As well as being a writer Cozarinsky is a film maker and I really need to see some of his films if they bear any similarity to his writing. This collection is very moving, without being sentimental, and well worth reading.
Soundtrack: anything by Vladimir Vysotski.
By Antoine De Saint-Exupery.
This is maybe the third time I have read The Little Prince and it gets better each sitting. A perfectly formed little book and quite a stunning work of genius. It can probably be seen simply as a strange children’s tale but it also works as a surreal book for adults too.
I think I enjoyed it more this read than previous because I knew the story and was thinking more about the allusions and the themes. There’s not much else I can say. Everyone should read it and enjoy it simply as a story or to think about the things being said. In a way I can’t help thinking of Swift because of the use of parables or tales and the critical attitude to the world of humans or adults. Though obviously it is much gentler and contains some hope for the future. With Swift hope for humanity is a moot point.
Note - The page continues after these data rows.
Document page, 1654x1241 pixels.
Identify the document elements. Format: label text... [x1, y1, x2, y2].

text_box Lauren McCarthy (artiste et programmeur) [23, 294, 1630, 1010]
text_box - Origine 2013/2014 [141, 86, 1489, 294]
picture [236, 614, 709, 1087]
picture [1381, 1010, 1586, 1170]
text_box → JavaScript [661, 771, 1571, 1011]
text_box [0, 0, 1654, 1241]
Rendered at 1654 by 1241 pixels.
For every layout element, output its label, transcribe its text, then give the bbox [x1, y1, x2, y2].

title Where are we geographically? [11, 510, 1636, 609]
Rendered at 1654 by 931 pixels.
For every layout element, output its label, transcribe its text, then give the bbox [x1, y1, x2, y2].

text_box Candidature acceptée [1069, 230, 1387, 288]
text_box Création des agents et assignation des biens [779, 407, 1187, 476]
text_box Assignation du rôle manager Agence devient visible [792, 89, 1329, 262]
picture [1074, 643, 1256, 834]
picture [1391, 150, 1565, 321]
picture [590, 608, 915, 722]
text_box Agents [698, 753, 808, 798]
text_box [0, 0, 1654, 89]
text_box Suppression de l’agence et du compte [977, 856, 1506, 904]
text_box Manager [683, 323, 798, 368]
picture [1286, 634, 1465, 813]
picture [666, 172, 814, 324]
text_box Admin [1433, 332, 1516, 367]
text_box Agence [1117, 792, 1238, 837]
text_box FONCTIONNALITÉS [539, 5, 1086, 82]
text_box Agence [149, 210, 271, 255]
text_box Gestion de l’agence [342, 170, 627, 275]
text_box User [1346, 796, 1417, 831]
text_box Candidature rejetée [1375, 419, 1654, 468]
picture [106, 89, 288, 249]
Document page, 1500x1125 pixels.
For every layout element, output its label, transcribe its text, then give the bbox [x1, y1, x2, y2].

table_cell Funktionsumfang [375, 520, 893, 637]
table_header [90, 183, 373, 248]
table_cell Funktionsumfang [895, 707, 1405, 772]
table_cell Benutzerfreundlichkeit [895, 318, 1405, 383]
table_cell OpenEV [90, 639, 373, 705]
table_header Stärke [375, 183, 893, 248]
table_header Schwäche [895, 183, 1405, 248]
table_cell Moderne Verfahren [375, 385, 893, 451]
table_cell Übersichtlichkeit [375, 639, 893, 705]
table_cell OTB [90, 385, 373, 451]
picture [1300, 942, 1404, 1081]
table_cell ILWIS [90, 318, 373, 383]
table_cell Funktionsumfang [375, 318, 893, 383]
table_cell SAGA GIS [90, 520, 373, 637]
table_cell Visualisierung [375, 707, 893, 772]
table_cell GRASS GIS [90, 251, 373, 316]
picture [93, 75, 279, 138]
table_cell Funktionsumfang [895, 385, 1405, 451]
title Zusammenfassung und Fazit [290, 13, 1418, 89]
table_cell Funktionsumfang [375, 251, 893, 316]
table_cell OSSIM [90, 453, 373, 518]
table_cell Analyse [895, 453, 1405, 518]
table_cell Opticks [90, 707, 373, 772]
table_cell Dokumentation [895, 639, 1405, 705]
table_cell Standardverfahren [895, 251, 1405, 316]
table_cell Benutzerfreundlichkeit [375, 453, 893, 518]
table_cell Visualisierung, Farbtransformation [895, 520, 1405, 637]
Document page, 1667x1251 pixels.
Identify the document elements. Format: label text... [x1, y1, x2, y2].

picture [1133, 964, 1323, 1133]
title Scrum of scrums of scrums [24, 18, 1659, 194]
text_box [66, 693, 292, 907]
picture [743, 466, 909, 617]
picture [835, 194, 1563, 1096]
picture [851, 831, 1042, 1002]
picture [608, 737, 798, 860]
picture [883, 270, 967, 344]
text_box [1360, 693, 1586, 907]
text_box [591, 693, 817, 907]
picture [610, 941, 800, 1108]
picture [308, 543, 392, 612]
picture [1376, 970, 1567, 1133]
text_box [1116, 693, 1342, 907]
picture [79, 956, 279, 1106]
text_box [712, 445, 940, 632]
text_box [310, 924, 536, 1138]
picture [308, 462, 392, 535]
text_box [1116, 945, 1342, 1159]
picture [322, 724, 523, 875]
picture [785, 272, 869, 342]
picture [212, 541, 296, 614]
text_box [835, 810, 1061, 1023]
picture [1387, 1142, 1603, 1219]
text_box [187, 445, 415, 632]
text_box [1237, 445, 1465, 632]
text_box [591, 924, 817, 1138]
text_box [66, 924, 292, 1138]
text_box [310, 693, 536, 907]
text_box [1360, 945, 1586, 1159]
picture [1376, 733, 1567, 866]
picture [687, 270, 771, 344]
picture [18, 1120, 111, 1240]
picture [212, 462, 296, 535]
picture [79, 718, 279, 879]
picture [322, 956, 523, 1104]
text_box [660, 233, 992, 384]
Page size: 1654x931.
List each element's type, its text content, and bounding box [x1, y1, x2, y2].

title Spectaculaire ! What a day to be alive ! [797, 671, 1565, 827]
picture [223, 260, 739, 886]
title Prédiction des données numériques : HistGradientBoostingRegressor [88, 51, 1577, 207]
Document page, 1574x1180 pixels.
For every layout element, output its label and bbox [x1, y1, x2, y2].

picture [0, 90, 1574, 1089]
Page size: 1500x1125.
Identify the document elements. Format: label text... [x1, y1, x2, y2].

Anyway. The episode with the fox was good along with the concept of ‘taming’ and the last two pages are brilliant – particularly the second to last page. Somewhere out there is a very small planet inhabited by a prince who loves a rose but who keeps the rose in a dome because of a rogue rose-hungry sheep that should have been drawn with with a muzzle. Very interesting that De Saint-Exupery decided a muzzle was required even though the sheep is only doing what it would do naturally in a world of scarce resources.